EXERCISE GOAL:
Exactly as written, return every line of the data below apart from the pictures.

--- START ---

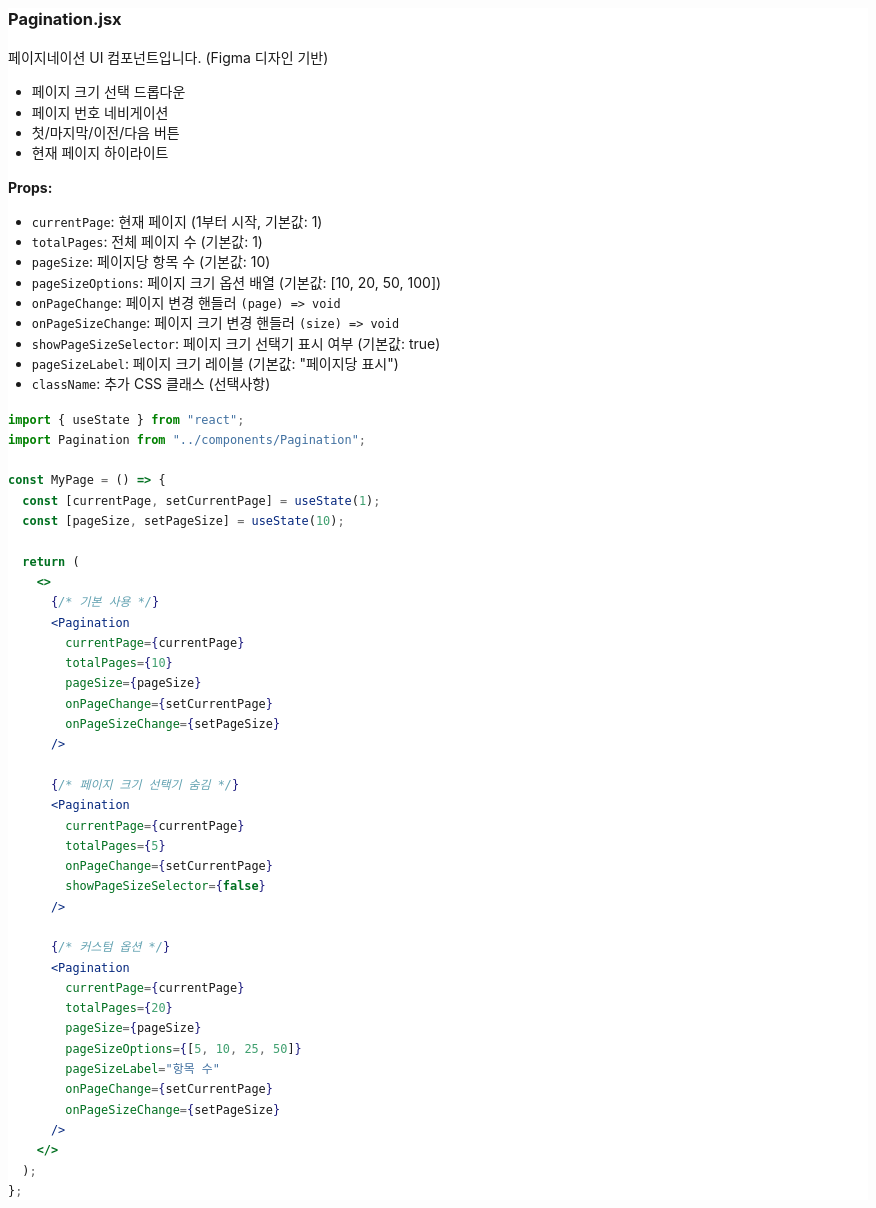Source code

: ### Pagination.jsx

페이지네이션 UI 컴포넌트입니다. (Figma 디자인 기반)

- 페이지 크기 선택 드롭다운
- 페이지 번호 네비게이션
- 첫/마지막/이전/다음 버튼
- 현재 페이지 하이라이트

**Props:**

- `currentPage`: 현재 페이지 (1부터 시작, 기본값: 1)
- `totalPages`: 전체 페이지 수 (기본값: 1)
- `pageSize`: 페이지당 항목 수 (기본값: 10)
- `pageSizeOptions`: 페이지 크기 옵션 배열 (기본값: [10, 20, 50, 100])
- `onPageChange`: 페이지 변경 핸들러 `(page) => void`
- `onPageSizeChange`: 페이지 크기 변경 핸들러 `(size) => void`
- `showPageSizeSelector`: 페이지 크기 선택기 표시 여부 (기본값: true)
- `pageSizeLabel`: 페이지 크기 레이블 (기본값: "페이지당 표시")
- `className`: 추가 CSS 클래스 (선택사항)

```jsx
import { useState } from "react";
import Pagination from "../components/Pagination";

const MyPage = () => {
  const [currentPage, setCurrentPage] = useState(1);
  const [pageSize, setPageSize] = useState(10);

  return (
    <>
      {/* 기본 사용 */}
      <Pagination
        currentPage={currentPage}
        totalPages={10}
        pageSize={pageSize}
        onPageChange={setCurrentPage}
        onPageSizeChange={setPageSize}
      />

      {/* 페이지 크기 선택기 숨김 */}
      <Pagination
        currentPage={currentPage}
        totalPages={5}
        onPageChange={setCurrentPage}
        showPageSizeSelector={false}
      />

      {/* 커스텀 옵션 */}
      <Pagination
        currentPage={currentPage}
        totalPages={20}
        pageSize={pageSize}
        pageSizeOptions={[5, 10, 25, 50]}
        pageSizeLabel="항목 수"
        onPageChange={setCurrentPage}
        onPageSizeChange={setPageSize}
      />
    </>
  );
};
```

--- END ---

RESPONSE:
Source code

: ### Pagination.jsx

페이지네이션 UI 컴포넌트입니다. (Figma 디자인 기반)

- 페이지 크기 선택 드롭다운
- 페이지 번호 네비게이션
- 첫/마지막/이전/다음 버튼
- 현재 페이지 하이라이트

**Props:**

- `currentPage`: 현재 페이지 (1부터 시작, 기본값: 1)
- `totalPages`: 전체 페이지 수 (기본값: 1)
- `pageSize`: 페이지당 항목 수 (기본값: 10)
- `pageSizeOptions`: 페이지 크기 옵션 배열 (기본값: [10, 20, 50, 100])
- `onPageChange`: 페이지 변경 핸들러 `(page) => void`
- `onPageSizeChange`: 페이지 크기 변경 핸들러 `(size) => void`
- `showPageSizeSelector`: 페이지 크기 선택기 표시 여부 (기본값: true)
- `pageSizeLabel`: 페이지 크기 레이블 (기본값: "페이지당 표시")
- `className`: 추가 CSS 클래스 (선택사항)

```jsx
import { useState } from "react";
import Pagination from "../components/Pagination";

const MyPage = () => {
  const [currentPage, setCurrentPage] = useState(1);
  const [pageSize, setPageSize] = useState(10);

  return (
    <>
      {/* 기본 사용 */}
      <Pagination
        currentPage={currentPage}
        totalPages={10}
        pageSize={pageSize}
        onPageChange={setCurrentPage}
        onPageSizeChange={setPageSize}
      />

      {/* 페이지 크기 선택기 숨김 */}
      <Pagination
        currentPage={currentPage}
        totalPages={5}
        onPageChange={setCurrentPage}
        showPageSizeSelector={false}
      />

      {/* 커스텀 옵션 */}
      <Pagination
        currentPage={currentPage}
        totalPages={20}
        pageSize={pageSize}
        pageSizeOptions={[5, 10, 25, 50]}
        pageSizeLabel="항목 수"
        onPageChange={setCurrentPage}
        onPageSizeChange={setPageSize}
      />
    </>
  );
};
```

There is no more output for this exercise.